_Work item_
Rewrite the text read from the records, changing each "servicio" to "análisis" and leaving everything else the same. Leave the pictures out of your answer.
=== Begin Enclosure ===
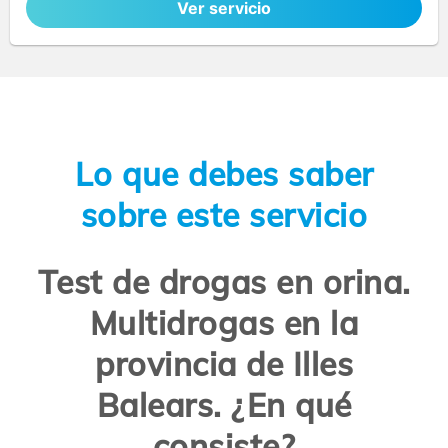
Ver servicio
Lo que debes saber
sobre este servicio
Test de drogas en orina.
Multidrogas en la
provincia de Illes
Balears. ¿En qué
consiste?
=== End Enclosure ===
_Solved exercise_
Ver análisis
Lo que debes saber
sobre este análisis
Test de drogas en orina.
Multidrogas en la
provincia de Illes
Balears. ¿En qué
consiste?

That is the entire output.